Assigned task:
The lines to retype are the one with "DEC 17, 2020 - 21:03" and all that follow it to the end of the entries below; copy them exactly and nothing else.

───── Given records

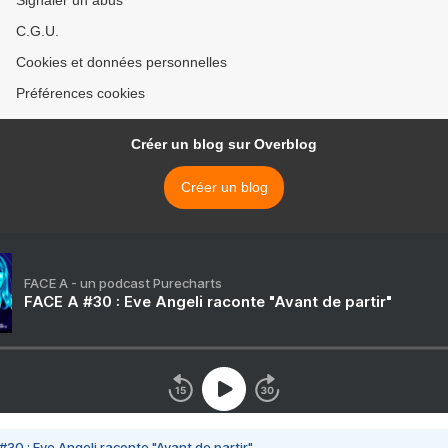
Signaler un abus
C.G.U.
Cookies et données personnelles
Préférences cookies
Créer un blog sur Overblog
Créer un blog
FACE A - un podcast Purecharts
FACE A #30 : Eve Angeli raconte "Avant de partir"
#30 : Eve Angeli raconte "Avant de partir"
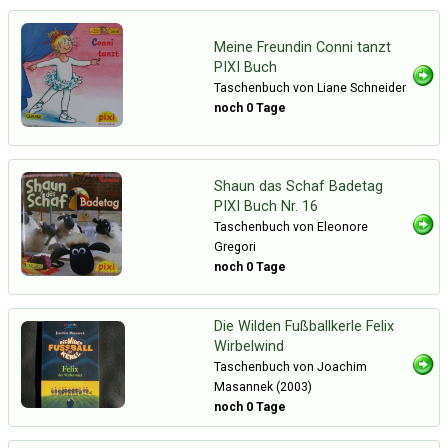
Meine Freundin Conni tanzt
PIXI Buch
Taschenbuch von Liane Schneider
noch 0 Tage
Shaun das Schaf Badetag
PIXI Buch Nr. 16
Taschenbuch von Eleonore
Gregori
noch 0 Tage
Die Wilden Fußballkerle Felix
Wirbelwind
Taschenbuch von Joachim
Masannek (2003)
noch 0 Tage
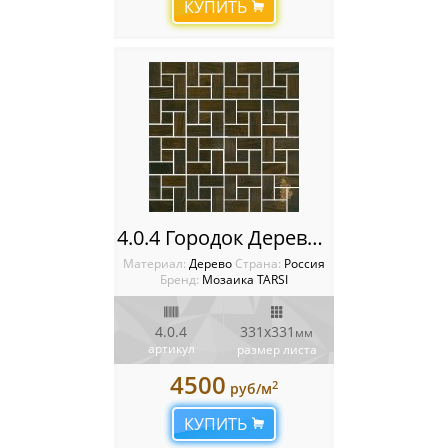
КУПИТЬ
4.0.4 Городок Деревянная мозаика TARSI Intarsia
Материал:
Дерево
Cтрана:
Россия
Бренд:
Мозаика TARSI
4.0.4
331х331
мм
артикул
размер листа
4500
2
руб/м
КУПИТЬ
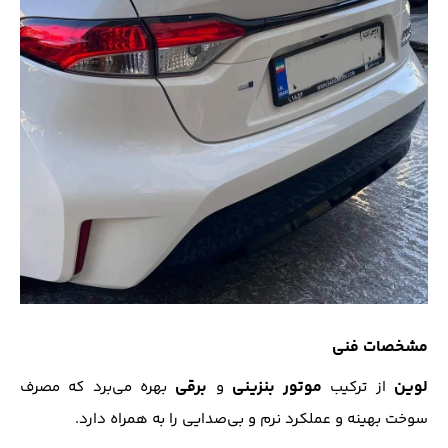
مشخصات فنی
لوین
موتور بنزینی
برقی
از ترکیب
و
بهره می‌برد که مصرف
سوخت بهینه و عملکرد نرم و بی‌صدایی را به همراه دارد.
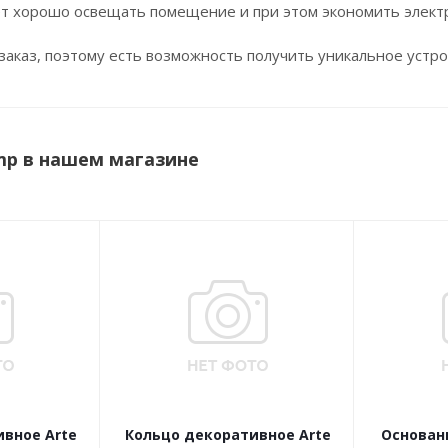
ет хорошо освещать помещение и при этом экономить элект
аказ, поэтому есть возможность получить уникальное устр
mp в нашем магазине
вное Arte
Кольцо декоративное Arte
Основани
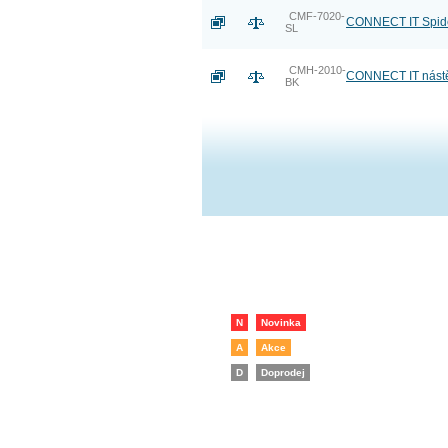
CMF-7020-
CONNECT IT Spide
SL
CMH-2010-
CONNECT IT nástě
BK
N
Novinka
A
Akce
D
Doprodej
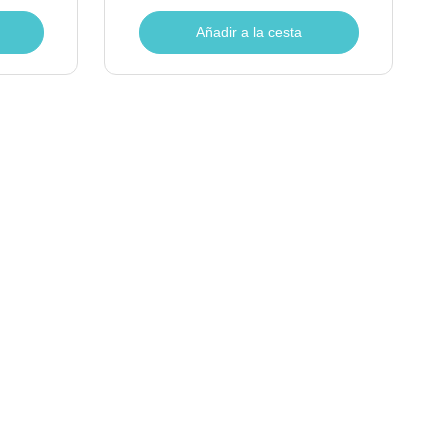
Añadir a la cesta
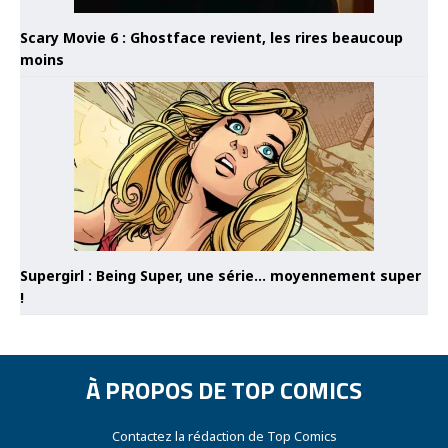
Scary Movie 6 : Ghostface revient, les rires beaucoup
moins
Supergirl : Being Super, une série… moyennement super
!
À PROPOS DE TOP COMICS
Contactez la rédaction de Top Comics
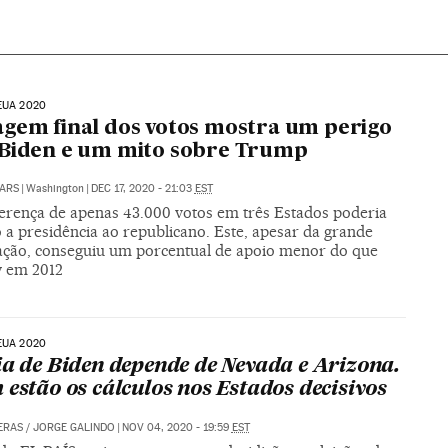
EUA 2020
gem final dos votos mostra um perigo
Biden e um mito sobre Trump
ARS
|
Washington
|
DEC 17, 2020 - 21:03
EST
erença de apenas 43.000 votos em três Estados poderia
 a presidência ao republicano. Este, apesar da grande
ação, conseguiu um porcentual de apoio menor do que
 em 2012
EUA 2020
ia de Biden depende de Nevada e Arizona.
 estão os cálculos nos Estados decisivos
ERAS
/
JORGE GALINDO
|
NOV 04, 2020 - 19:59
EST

──────────

Result of this exercise:
DEC 17, 2020 - 21:03
EST
erença de apenas 43.000 votos em três Estados poderia
 a presidência ao republicano. Este, apesar da grande
ação, conseguiu um porcentual de apoio menor do que
 em 2012
EUA 2020
ia de Biden depende de Nevada e Arizona.
 estão os cálculos nos Estados decisivos
ERAS
/
JORGE GALINDO
|
NOV 04, 2020 - 19:59
EST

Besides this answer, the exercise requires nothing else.